Beim Aufbau der Datenbank für Fernwärmeprojekte stellt sich regelmäßig die Frage, wie indirekt versorgte Objekte (= Gebäude) zu behandeln sind. Unter indirekt versorgten Objekten verstehen wir mehrere Gebäude, die über eine gemeinsame Heizzentrale versorgt werden (z.B. Wohnanlagen).

Wird die Datenbank aus georeferenzierten Adressen der Vermessungsverwaltung aufgebaut, was eine sehr effektive und sinnvolle Vorgehensweise ist, sind sämtliche Gebäude der Kommune in der Datenbank erfasst. Nun muss man natürlich noch innerhalb der Datenbank die Verknüpfung der indirekt versorgten Objekte zum hauptversorgten Objekt setzen. Das hauptversorgte Objekt ist das, in dem sich die Heizungszentrale befindet.
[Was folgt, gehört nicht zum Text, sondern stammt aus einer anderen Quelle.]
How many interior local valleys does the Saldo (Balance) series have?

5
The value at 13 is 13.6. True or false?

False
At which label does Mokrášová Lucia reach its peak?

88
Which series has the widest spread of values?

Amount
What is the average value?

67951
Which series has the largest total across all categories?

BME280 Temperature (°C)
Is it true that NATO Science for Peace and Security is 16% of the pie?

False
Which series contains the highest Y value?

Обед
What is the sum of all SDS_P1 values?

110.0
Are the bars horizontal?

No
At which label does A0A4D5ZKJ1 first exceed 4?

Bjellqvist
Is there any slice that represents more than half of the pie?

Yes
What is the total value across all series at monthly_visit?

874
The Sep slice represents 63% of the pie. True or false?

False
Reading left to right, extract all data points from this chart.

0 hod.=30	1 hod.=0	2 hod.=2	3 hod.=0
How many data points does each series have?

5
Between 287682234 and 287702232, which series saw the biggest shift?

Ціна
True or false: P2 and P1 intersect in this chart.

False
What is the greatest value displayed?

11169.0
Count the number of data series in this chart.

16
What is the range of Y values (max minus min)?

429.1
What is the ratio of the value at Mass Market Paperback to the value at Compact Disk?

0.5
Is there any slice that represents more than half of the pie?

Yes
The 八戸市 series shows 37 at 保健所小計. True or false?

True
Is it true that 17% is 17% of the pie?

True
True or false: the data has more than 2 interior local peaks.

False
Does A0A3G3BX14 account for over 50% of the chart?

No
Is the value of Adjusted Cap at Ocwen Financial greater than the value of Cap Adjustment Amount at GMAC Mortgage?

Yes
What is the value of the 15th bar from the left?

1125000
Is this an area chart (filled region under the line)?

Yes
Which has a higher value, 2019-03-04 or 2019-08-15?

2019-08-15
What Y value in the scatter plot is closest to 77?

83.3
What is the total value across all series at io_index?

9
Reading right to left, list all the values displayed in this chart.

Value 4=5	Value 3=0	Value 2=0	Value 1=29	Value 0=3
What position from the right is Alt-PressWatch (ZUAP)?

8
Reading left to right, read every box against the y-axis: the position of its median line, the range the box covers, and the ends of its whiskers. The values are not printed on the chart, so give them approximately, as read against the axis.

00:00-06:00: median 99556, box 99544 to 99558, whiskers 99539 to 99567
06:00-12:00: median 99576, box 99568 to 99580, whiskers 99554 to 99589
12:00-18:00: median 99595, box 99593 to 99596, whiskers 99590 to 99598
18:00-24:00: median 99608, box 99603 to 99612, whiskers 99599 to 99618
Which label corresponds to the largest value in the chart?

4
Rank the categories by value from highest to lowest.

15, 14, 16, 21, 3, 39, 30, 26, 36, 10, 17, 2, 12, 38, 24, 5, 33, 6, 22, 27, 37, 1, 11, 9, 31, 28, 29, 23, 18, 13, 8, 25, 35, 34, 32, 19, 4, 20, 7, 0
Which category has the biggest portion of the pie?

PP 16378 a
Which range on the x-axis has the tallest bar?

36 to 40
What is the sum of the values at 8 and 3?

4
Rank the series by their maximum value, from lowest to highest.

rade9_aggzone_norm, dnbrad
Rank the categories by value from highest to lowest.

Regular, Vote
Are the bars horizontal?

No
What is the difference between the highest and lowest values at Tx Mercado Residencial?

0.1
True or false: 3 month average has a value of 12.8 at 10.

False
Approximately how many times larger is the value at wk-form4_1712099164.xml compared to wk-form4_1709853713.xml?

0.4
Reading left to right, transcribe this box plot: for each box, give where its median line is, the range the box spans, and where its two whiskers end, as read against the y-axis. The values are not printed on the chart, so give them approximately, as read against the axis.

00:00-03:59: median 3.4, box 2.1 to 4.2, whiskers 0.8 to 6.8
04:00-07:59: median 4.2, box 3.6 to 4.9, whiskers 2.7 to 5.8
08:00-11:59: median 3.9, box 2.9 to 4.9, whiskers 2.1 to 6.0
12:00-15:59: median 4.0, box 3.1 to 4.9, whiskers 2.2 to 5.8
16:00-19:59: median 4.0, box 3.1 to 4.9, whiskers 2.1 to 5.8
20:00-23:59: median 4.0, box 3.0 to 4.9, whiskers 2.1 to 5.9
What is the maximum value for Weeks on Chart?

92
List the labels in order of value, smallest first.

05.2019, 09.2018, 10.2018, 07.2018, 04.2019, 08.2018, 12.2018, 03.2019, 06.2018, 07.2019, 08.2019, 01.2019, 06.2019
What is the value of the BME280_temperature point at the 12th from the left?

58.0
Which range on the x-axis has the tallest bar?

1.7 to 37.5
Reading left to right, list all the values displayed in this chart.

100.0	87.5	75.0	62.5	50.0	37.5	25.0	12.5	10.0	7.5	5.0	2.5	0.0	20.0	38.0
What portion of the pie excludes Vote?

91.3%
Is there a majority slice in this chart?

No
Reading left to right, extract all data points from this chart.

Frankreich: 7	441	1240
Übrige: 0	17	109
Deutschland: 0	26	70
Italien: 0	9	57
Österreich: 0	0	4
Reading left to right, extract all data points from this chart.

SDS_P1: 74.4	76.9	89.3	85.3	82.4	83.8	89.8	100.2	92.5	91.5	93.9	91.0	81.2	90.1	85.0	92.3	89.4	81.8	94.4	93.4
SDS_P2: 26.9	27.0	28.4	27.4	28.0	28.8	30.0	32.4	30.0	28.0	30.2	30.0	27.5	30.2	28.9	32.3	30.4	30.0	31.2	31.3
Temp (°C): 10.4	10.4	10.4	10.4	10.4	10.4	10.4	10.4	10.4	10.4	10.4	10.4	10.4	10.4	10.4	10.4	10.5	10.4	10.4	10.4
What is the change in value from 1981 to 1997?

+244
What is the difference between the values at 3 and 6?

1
Schwierigkeiten tauchen in den frühen Projektphasen dadurch auf, dass ohne Informationen der Eigentümer oder Hausverwaltungen nicht bekannt ist, in welchem Gebäude sich die Heizungszentrale befindet. Dies ist bei größeren Liegenschaften aber durchaus interessant und hat Einfluss auf die Trassenführung in der Netzplanung.

Um die Wärmeinseln (= hauptversorgtes Objekt + indirekt versorgte Objekte) richtig zu erfassen müssen also einige Informationen vorliegen und ggf. durch Annahmen ergänzt werden. Werden hier aber schon früh die richtigen Informationen eingegeben und die Objekte verknüpft spart dies bei der späteren automatischen Vertragserstellung einiges an Arbeit.